Through his Brothers United Network, Jenkins mentored upstart groups at Tennessee State and Fisk universities.

“Finding an adviser was always hard because nobody wanted to be associated with the gay-straight alliance — it was the thinking that ’Oh my god, are they going to think I’m gay?”’ he said.

Formed mostly across the segregation-era South, historically black colleges emerged as academic training grounds and finishing schools for blacks entering white society.

The most esteemed schools earned a reputation for students with impeccable manners and clean-cut behavior.

‘Society is changing’
“So much of our campus is focused on this ideal of ’the Hampton man’ and ’the Hampton woman,”’ said Michael, a transfer student and SPEAK member who, like the group’s president, is closeted and refused to let his last name be printed. “Men walk women home — traditional Southern values.”

But students are changing.

The Gay, Lesbian and Straight Education Network counts more than 3,000 gay-straight alliances at American high schools. Those youth will apply to colleges that can ensure their safety and will provide support, said Kevin Rome, vice president for student services at Morehouse, where a student was beaten in 2002 for an alleged same-sex pass.

“Society is changing,” Rome said. “Students aren’t coming here experimenting with their sexuality, they’re coming here knowing.

“Our schools have to accommodate. It’s inevitable.”

More visibility, somewhere else
Gay students have enjoyed far greater visibility at Virginia’s large, majority white institutions.

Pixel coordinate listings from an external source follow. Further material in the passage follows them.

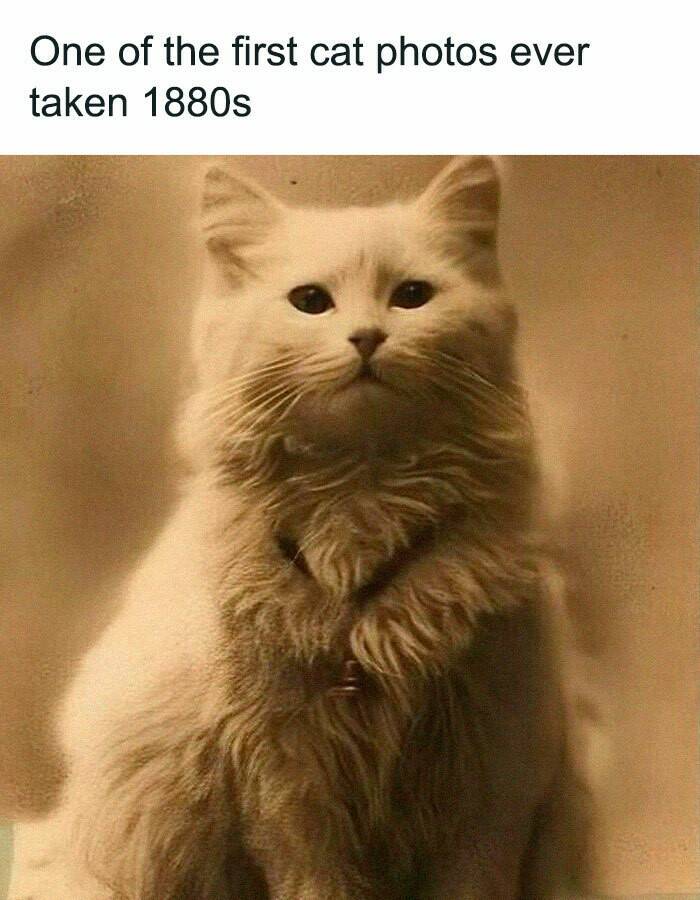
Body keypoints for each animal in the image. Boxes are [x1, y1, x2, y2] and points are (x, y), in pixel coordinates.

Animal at [10, 156, 563, 899]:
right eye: (310, 302)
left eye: (412, 296)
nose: (367, 338)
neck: (362, 499)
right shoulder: (284, 769)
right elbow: (314, 877)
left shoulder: (491, 753)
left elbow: (474, 876)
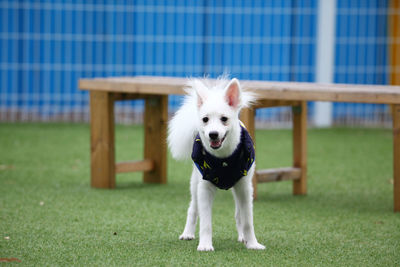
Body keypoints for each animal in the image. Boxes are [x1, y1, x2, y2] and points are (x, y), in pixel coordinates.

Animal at [168, 77, 266, 251]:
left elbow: (248, 220)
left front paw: (253, 244)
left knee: (238, 214)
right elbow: (206, 222)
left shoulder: (245, 188)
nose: (213, 134)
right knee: (193, 209)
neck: (223, 159)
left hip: (237, 189)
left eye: (224, 119)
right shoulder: (204, 189)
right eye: (205, 119)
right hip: (195, 185)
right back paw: (187, 233)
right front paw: (205, 245)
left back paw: (242, 237)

Virginia Tech’s gay alliance group hosts support meetings and social outings. The University of Virginia recently hired a coordinator for its gay resource center, a hub for 2,000 gay students at the Charlottesville campus.

At historically black schools, change is gradual. Braud has nudged along groups at 20 schools through a special black college-aimed Human Rights Campaign program.

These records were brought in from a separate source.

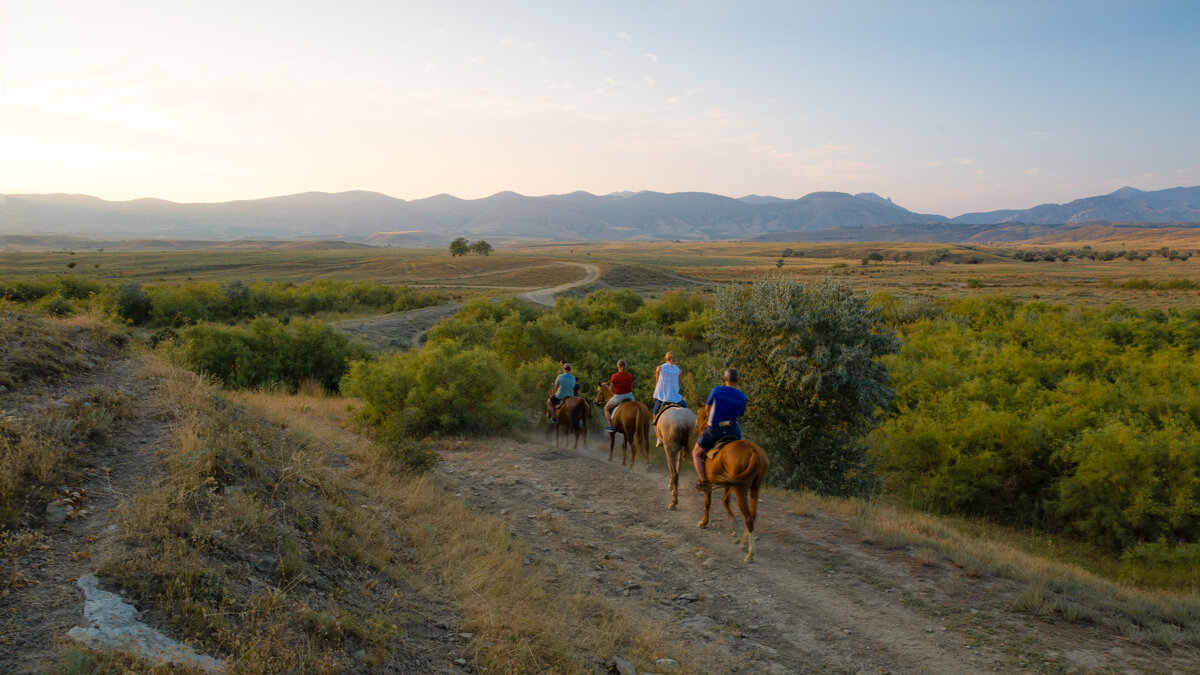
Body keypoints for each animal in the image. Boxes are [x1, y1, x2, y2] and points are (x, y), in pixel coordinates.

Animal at [696, 398, 768, 562]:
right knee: (753, 515)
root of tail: (754, 452)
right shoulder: (728, 482)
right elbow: (725, 501)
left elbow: (708, 502)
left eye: (700, 414)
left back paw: (750, 553)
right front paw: (733, 522)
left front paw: (704, 522)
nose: (697, 427)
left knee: (748, 517)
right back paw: (744, 543)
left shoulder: (711, 482)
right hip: (754, 487)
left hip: (741, 488)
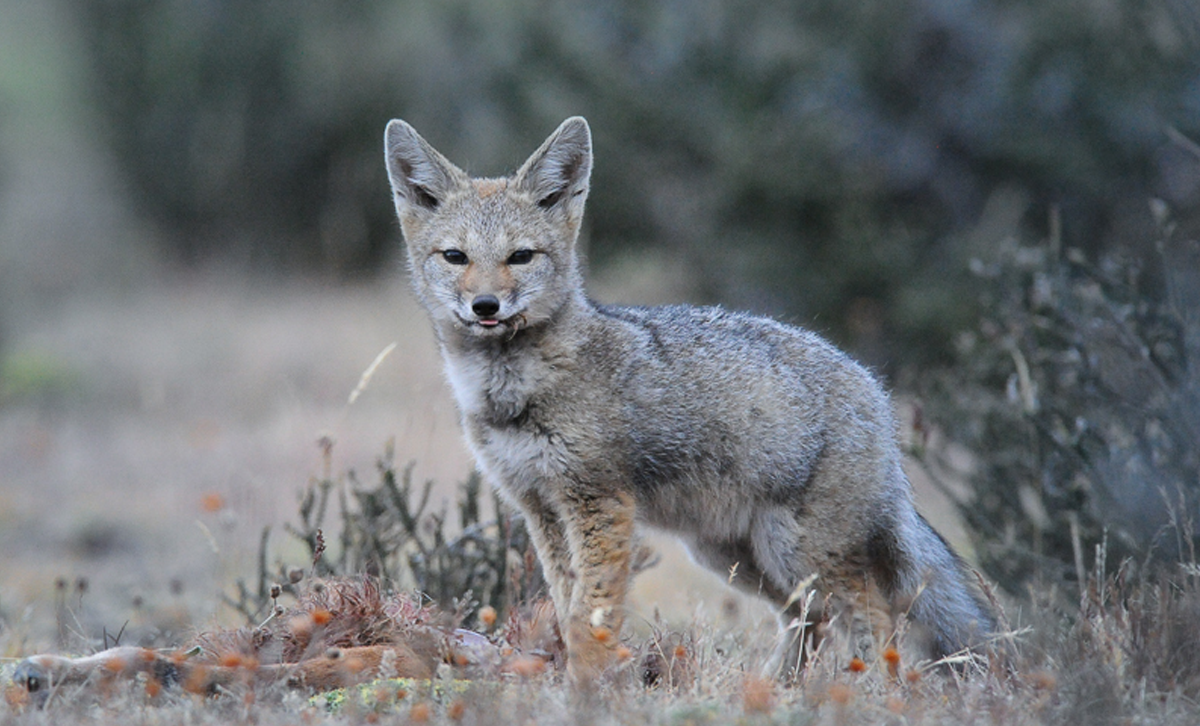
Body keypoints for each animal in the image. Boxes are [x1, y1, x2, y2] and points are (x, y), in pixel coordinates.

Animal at [383, 116, 996, 683]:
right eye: (456, 257)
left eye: (520, 257)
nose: (485, 306)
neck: (511, 390)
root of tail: (874, 388)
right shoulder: (540, 510)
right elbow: (563, 604)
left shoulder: (600, 505)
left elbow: (589, 616)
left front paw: (587, 688)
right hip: (737, 556)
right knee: (810, 619)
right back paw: (778, 689)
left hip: (801, 552)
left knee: (875, 618)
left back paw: (873, 693)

At state-supported institutions such as Norfolk State, Curtis said it’s easier to prompt change because other state universities in Virginia already have gay support groups.

At private Hampton, April Maxwell said she knew lots of gays and found support among pockets of students, regardless of sexuality.

“The people who are in charge, I really don’t think they’re for it,” Maxwell said.

But school officials say competition is stiff on campus, where a moratorium has limited the number of student groups to 90 — and unchartered groups can’t meet. New groups are chartered when other groups become inactive.

Only four spots were available during the 2006-07 school year. Forty-four organizations have applied for charters over the last two years, and 11 received them.

“No organization is given any type of special treatment,” said Assistant Vice President for Student Affairs Barbara Inman. “The university doesn’t have a position on gay and lesbian faculty and staff members.”